> [Task to complete] Repeat the data that follows, keeping every character intact.

> [Source data]
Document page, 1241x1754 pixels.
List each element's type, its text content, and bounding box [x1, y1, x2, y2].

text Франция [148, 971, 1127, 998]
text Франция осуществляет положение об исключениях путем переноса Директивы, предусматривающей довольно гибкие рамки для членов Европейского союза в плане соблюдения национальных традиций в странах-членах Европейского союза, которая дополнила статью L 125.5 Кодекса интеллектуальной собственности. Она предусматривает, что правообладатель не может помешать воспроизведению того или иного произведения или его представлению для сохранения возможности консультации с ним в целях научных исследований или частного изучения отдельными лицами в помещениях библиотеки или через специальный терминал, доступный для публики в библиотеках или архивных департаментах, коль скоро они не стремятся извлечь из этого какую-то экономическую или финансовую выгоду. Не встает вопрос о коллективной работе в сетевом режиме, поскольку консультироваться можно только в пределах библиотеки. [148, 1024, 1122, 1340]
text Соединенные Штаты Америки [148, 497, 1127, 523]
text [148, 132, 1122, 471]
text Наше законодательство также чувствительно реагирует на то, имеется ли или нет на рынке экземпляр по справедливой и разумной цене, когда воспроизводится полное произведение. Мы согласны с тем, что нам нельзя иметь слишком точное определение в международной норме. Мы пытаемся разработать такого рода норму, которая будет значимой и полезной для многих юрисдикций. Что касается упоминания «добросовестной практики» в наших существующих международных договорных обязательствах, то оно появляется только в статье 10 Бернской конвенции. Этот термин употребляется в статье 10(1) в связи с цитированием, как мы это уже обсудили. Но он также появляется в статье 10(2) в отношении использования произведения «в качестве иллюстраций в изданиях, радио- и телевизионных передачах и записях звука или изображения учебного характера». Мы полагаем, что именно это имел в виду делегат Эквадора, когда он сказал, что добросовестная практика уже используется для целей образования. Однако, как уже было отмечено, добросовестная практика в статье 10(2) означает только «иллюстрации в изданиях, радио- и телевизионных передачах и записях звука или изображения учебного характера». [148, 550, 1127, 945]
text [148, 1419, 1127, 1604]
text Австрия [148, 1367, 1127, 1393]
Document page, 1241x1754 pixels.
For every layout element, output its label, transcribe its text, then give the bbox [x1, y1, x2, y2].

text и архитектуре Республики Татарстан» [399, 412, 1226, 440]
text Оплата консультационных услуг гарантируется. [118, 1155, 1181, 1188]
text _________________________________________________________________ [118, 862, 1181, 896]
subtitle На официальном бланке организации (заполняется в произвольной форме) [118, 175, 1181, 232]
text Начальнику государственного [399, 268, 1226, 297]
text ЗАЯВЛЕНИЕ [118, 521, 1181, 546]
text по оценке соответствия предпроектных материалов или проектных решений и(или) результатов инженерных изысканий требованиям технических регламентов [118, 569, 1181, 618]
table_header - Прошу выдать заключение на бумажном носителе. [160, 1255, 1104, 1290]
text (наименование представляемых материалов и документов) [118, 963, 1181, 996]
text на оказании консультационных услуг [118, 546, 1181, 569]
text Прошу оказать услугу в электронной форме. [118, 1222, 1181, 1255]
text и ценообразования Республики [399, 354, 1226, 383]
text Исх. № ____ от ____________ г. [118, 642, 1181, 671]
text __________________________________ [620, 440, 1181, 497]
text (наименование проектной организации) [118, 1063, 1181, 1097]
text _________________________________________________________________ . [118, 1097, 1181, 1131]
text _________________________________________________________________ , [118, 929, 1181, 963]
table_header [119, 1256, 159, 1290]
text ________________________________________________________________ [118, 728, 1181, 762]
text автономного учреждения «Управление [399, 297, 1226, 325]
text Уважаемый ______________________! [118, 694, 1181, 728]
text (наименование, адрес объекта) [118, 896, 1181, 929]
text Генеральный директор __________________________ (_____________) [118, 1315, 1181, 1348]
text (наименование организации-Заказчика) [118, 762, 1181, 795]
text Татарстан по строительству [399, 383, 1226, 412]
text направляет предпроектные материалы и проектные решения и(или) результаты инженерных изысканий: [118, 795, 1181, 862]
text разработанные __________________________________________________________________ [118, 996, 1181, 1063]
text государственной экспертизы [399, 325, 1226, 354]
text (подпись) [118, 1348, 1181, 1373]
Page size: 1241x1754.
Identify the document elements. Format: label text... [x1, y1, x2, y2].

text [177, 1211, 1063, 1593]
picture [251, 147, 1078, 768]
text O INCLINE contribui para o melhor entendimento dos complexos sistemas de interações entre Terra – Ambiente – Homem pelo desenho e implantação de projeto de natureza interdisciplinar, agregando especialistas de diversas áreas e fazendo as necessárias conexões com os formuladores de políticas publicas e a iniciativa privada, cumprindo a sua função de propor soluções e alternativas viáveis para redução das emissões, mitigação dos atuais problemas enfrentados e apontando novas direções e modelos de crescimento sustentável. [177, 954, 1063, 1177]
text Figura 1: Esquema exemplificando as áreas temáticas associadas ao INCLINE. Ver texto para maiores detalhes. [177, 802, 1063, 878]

> [Answer below]
Document page, 1241x1754 pixels.
List each element's type, its text content, and bounding box [x1, y1, x2, y2].

text Франция [148, 971, 1127, 998]
text Франция осуществляет положение об исключениях путем переноса Директивы, предусматривающей довольно гибкие рамки для членов Европейского союза в плане соблюдения национальных традиций в странах-членах Европейского союза, которая дополнила статью L 125.5 Кодекса интеллектуальной собственности. Она предусматривает, что правообладатель не может помешать воспроизведению того или иного произведения или его представлению для сохранения возможности консультации с ним в целях научных исследований или частного изучения отдельными лицами в помещениях библиотеки или через специальный терминал, доступный для публики в библиотеках или архивных департаментах, коль скоро они не стремятся извлечь из этого какую-то экономическую или финансовую выгоду. Не встает вопрос о коллективной работе в сетевом режиме, поскольку консультироваться можно только в пределах библиотеки. [148, 1024, 1122, 1340]
text Соединенные Штаты Америки [148, 497, 1127, 523]
text [148, 132, 1122, 471]
text Наше законодательство также чувствительно реагирует на то, имеется ли или нет на рынке экземпляр по справедливой и разумной цене, когда воспроизводится полное произведение. Мы согласны с тем, что нам нельзя иметь слишком точное определение в международной норме. Мы пытаемся разработать такого рода норму, которая будет значимой и полезной для многих юрисдикций. Что касается упоминания «добросовестной практики» в наших существующих международных договорных обязательствах, то оно появляется только в статье 10 Бернской конвенции. Этот термин употребляется в статье 10(1) в связи с цитированием, как мы это уже обсудили. Но он также появляется в статье 10(2) в отношении использования произведения «в качестве иллюстраций в изданиях, радио- и телевизионных передачах и записях звука или изображения учебного характера». Мы полагаем, что именно это имел в виду делегат Эквадора, когда он сказал, что добросовестная практика уже используется для целей образования. Однако, как уже было отмечено, добросовестная практика в статье 10(2) означает только «иллюстрации в изданиях, радио- и телевизионных передачах и записях звука или изображения учебного характера». [148, 550, 1127, 945]
text [148, 1419, 1127, 1604]
text Австрия [148, 1367, 1127, 1393]
Document page, 1241x1754 pixels.
For every layout element, output its label, transcribe its text, then give the bbox [x1, y1, x2, y2].

text и архитектуре Республики Татарстан» [399, 412, 1226, 440]
text Оплата консультационных услуг гарантируется. [118, 1155, 1181, 1188]
text _________________________________________________________________ [118, 862, 1181, 896]
subtitle На официальном бланке организации (заполняется в произвольной форме) [118, 175, 1181, 232]
text Начальнику государственного [399, 268, 1226, 297]
text ЗАЯВЛЕНИЕ [118, 521, 1181, 546]
text по оценке соответствия предпроектных материалов или проектных решений и(или) результатов инженерных изысканий требованиям технических регламентов [118, 569, 1181, 618]
table_header - Прошу выдать заключение на бумажном носителе. [160, 1255, 1104, 1290]
text (наименование представляемых материалов и документов) [118, 963, 1181, 996]
text на оказании консультационных услуг [118, 546, 1181, 569]
text Прошу оказать услугу в электронной форме. [118, 1222, 1181, 1255]
text и ценообразования Республики [399, 354, 1226, 383]
text Исх. № ____ от ____________ г. [118, 642, 1181, 671]
text __________________________________ [620, 440, 1181, 497]
text (наименование проектной организации) [118, 1063, 1181, 1097]
text _________________________________________________________________ . [118, 1097, 1181, 1131]
text _________________________________________________________________ , [118, 929, 1181, 963]
table_header [119, 1256, 159, 1290]
text ________________________________________________________________ [118, 728, 1181, 762]
text автономного учреждения «Управление [399, 297, 1226, 325]
text Уважаемый ______________________! [118, 694, 1181, 728]
text (наименование, адрес объекта) [118, 896, 1181, 929]
text Генеральный директор __________________________ (_____________) [118, 1315, 1181, 1348]
text (наименование организации-Заказчика) [118, 762, 1181, 795]
text Татарстан по строительству [399, 383, 1226, 412]
text направляет предпроектные материалы и проектные решения и(или) результаты инженерных изысканий: [118, 795, 1181, 862]
text разработанные __________________________________________________________________ [118, 996, 1181, 1063]
text государственной экспертизы [399, 325, 1226, 354]
text (подпись) [118, 1348, 1181, 1373]
Page size: 1241x1754.
Identify the document elements. Format: label text... [x1, y1, x2, y2].

text [177, 1211, 1063, 1593]
picture [251, 147, 1078, 768]
text O INCLINE contribui para o melhor entendimento dos complexos sistemas de interações entre Terra – Ambiente – Homem pelo desenho e implantação de projeto de natureza interdisciplinar, agregando especialistas de diversas áreas e fazendo as necessárias conexões com os formuladores de políticas publicas e a iniciativa privada, cumprindo a sua função de propor soluções e alternativas viáveis para redução das emissões, mitigação dos atuais problemas enfrentados e apontando novas direções e modelos de crescimento sustentável. [177, 954, 1063, 1177]
text Figura 1: Esquema exemplificando as áreas temáticas associadas ao INCLINE. Ver texto para maiores detalhes. [177, 802, 1063, 878]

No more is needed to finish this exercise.